Et enfin, Jésus nous parle du drame de la méconnaissance : «  Père juste, le monde ne t’a pas connu. » ne t’a pas aimé.  Déjà, on lisait dans l’Ancien Testament, dans les tous premiers versets d’Isaïe, le Seigneur qui disait : « Le bœuf connaît son propriétaire, et l’âne, la crèche de son maître. Israël ne le connaît pas, mon peuple ne comprend pas. » Et Jean, dans son prologue le redira : « Il était dans le monde, et le monde était venu par lui à l’existence, mais le monde ne l’a pas reconnu.

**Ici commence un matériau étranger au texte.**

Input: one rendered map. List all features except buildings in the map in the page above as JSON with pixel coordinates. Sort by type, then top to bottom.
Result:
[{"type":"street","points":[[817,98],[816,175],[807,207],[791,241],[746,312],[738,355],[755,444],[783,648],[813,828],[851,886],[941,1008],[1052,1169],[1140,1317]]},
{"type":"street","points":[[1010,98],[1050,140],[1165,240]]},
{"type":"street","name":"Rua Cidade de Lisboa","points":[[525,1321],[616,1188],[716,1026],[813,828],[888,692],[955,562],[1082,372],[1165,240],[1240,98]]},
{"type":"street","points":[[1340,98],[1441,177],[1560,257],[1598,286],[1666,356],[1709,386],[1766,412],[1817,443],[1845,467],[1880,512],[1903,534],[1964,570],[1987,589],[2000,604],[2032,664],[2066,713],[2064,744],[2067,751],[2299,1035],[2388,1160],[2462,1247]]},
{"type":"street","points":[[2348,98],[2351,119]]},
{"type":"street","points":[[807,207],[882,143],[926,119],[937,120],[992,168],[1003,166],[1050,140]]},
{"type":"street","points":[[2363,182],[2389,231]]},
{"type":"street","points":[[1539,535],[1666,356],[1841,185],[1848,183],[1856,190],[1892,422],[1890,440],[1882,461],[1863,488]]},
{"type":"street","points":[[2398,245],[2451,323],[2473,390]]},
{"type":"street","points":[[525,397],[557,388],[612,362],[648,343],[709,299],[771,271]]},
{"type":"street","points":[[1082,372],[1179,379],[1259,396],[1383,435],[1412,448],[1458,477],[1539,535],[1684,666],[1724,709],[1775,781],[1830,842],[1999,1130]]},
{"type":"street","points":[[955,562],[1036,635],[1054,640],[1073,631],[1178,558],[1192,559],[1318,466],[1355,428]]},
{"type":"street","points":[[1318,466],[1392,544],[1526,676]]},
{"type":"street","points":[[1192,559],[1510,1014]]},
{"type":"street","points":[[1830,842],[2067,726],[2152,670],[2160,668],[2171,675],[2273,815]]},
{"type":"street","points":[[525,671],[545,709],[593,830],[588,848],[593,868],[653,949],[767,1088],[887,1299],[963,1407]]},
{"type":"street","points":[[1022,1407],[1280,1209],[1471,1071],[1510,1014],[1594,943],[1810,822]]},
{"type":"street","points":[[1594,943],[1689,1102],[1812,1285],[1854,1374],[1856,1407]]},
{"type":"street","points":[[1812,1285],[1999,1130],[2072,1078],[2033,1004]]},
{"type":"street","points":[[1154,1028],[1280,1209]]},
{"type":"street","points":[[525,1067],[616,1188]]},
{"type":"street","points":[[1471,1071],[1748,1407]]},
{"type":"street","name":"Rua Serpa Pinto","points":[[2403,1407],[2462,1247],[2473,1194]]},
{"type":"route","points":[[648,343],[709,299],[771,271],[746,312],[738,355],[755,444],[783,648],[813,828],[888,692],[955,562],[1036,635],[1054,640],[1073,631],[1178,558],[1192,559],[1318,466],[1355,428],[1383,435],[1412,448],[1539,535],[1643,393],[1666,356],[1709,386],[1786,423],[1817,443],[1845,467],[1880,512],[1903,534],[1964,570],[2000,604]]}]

Il est venu chez lui, et les siens ne l’ont pas reçu. » Drame de Jésus, drame des premiers chrétiens et notre drame : nous sommes témoins de l’amour infini de Dieu, nous tentons de le faire connaître, aimer, et, sans savoir pourquoi, nous constatons que cet amour est rejeté.  Grand mystère de notre foi !  Mais il nous le disait il y a quelques jours : « Dans le monde, vous avez à souffrir, mais courage ! Moi, je suis vainqueur du monde. » Pour que cette parole descende en nous, ô Seigneur, envoie ton Esprit.  Amen ! Alléluia !

 Bénissons le Christ, qui nous donne accès au Père dans l’Esprit :

 R/ Christ vainqueur, écoute-nous !

 

Ressuscité des morts, tu sièges à la droite du Père :

intercède pour nous dans ta fidélité.

 

Que ton Esprit soit l’hôte de nos cœurs,

préserve-nous de jamais le contrister.

 

Tiens-nous unis à toi par l’Esprit,

que rien, ni la persécution, ni la mort, ne nous sépare de ton amour.

 

Apprends-nous à nous supporter, à nous soutenir mutuellement,

toi qui nous as pris en charge pour l’honneur de ton Père.

 

Tournons nos regards vers le Père qui a créé ce monde ; monde que nous déréglons si souvent en ne le respectant pas : Notre Père               

Et que Marie, la Vierge des Pauvres, Notre-Dame des sinistrés, soit aujourd’hui encore source de compassion : Je vous salue Marie …

 « Que tous soient un » : je peux prier pour l’unité des chrétiens.